July 26, 2014 Destination ASEAN No Comments Email Email

People who recycle, those with car park problems at work or who have used urban rail transport systems somewhere else are more willing to pay for monorail services in Penang, Malaysia, according to a study in the Pertanika Journal of Social Sciences & Humanities.

Monorail in Kuala Lumpur, where many of the respondents may have previously used a monorail system

By contrast, other variables like age, gender, ethnicity, income, education and personal perspectives on Malaysia’s public transportation system are not significantly associated with people’s willingness-to-pay for monorail services.

The study, by Y. K. Cheah of Universiti Utara Malaysia and L. Y. Lee of Universiti Sains Malaysia, surveyed a total of 498 respondents, of whom 424 (85%) said they were willing to pay an average of RM 2 for a monorail trip to travel to work, while 74 (15%) were not willing.

The study was prompted by Penang’s heavy and growing traffic congestion problem.

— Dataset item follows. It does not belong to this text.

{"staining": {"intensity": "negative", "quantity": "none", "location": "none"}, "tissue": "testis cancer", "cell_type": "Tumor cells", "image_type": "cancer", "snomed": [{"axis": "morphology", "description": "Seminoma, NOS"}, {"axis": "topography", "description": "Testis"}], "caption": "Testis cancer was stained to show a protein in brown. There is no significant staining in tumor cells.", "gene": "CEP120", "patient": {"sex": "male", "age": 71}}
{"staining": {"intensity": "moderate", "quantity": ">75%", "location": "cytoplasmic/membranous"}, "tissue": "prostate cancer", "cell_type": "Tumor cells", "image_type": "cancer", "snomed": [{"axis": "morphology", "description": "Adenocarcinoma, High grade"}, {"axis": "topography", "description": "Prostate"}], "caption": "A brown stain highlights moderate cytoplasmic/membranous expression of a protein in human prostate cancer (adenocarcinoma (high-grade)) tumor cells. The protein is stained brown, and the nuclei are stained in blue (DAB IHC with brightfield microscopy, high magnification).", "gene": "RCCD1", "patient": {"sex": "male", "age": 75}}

By 2030, it is estimated that travel demand will increase in the Malaysian state by 25-50%. In view of Penang’s traffic woes, its government has proposed building a monorail system to alleviate congestion. The purpose of this research was to identify which factors affect an individual’s willingness-to-pay for monorail service as an alternative transportation option.

Based on their findings, the authors propose various measures to further increase willingness-to-pay for monorail services, including environmental awareness programs on the risks of excessive carbon dioxide in the atmosphere and public information campaigns to promote the benefits of monorails.

Due to budget, time and geographical constraints, the survey data was limited to adults who work in the Bayan Lepas area of Penang. The authors therefore recommend surveying people who travel to or from work throughout Penang Island and the mainland in order to obtain a more representative sample. In addition, “students and pensioners should also be examined for their travel patterns and preferences.”